I don’t say that as an acknowledgement of the rumors surrounding their strained relationship. Literally, they should not be standing before me. In recent months, there has been a willful disregard for the black body. Ferguson. Chicago. New York City. Los Angeles. All have been sites of tragic violence. Men, women, and kids are being killed (or if not, brutally beaten)—at the hands of police, private citizens, and each other.
I had been thinking a lot about Dre and Big’s growing up in East Point this past weekend—not the best neighborhood in the ‘80s and ‘90s—and how their making it out, how their becoming OutKast and sharing their music with a world set-up to see its most disadvantaged citizens fail seemed like some kind of wonder.

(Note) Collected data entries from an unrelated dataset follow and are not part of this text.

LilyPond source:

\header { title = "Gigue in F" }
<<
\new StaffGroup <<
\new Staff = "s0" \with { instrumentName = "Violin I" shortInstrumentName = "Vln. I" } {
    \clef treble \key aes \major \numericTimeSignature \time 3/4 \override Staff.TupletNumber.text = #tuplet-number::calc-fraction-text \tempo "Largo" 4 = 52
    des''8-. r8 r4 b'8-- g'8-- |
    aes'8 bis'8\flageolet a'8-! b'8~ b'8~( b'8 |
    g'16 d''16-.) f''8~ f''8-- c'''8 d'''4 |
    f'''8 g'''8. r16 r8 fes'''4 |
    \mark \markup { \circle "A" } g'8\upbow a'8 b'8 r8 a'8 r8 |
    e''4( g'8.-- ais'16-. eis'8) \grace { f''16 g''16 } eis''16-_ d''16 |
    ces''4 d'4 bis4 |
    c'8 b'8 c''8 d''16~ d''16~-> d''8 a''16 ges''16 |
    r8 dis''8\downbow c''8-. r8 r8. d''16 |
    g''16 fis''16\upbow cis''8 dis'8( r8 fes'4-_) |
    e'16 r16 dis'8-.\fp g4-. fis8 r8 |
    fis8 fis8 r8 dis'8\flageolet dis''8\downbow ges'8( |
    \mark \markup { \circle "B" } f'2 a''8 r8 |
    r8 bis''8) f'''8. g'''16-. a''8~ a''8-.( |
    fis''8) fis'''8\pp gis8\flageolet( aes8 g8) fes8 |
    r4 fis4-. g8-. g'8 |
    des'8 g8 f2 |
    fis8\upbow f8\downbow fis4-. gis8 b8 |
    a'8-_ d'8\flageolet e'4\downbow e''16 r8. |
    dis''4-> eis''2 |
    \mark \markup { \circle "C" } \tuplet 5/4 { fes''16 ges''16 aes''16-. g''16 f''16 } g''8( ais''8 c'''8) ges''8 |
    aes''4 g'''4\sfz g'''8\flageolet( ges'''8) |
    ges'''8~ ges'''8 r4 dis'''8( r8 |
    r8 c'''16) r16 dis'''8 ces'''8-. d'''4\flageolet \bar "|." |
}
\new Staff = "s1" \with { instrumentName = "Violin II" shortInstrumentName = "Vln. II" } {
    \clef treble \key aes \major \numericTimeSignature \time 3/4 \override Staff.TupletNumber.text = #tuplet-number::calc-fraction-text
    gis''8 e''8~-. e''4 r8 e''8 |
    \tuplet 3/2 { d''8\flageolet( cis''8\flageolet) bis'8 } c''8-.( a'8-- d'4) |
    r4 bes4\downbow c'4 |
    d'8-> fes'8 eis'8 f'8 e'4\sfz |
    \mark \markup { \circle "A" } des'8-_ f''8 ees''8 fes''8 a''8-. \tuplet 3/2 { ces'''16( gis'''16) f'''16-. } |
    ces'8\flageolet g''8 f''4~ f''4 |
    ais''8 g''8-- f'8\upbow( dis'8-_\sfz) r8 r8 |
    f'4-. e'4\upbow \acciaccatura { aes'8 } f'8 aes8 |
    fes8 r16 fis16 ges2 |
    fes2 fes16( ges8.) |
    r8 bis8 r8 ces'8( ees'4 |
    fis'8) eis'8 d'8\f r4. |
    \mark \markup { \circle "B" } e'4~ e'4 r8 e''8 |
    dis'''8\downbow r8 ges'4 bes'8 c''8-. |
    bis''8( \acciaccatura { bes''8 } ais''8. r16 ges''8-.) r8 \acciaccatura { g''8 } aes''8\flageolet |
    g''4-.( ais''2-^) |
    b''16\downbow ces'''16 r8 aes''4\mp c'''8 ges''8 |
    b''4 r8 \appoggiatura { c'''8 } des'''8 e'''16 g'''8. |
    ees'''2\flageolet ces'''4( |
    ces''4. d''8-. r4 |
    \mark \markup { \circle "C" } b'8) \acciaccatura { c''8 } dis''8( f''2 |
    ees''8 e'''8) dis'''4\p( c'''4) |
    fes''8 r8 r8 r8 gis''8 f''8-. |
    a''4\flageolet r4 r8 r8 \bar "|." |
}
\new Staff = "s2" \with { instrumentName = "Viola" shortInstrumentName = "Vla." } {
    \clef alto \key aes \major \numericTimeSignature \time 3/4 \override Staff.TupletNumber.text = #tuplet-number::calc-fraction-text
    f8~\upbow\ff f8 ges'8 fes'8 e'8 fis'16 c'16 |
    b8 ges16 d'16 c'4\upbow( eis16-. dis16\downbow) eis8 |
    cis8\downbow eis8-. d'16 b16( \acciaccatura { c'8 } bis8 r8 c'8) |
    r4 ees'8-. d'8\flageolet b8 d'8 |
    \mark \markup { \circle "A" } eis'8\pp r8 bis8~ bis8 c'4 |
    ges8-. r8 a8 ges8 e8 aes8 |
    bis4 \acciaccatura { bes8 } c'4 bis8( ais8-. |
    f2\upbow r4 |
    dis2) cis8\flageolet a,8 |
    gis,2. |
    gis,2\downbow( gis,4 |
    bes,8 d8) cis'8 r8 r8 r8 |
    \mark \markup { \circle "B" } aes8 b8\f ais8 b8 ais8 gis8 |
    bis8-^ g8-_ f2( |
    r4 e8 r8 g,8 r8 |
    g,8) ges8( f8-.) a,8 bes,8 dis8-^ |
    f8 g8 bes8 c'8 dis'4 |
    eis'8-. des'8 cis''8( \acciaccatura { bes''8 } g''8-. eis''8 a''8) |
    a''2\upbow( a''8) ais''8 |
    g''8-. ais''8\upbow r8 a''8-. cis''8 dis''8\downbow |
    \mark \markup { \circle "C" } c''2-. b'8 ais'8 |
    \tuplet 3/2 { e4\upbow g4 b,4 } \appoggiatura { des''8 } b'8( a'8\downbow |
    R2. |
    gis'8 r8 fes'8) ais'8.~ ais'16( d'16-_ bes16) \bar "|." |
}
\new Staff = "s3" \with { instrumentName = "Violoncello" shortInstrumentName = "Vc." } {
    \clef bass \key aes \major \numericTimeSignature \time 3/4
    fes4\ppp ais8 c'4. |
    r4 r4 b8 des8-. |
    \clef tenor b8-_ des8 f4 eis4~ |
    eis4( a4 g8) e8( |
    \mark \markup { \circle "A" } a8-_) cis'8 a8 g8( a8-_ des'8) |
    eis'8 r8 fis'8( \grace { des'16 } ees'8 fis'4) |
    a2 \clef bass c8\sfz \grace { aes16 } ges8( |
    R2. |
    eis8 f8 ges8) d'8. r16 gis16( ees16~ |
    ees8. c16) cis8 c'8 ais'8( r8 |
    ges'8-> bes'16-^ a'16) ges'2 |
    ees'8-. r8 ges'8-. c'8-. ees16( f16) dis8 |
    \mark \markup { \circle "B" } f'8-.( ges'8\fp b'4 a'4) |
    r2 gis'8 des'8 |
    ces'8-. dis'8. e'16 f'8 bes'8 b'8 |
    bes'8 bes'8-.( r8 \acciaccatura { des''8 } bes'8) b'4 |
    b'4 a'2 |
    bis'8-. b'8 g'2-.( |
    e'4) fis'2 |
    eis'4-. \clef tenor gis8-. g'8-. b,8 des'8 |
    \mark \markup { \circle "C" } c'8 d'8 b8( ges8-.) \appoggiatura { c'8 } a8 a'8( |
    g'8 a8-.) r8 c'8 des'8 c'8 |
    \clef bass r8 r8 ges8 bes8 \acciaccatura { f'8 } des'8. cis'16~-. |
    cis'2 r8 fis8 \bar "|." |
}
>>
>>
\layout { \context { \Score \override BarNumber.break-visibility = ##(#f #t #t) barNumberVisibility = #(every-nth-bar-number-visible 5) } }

But this is partly the genius of OutKast. They represent something very powerful but very different to each of us. At some point in their career, or maybe this has always been the case, their existence came to symbolize a sort of convergence. They were no one thing; they had no one sound or identity.
When they took the stage Saturday night, the opening keys of “B.O.B.” filling the park, euphoria pulsing through a sea of fans—many who had journeyed from Houston and Philadelphia, others who had taken MARTA from College Park and Bankhead—it all converged. Dre and Big. Us and them. East Point and beyond.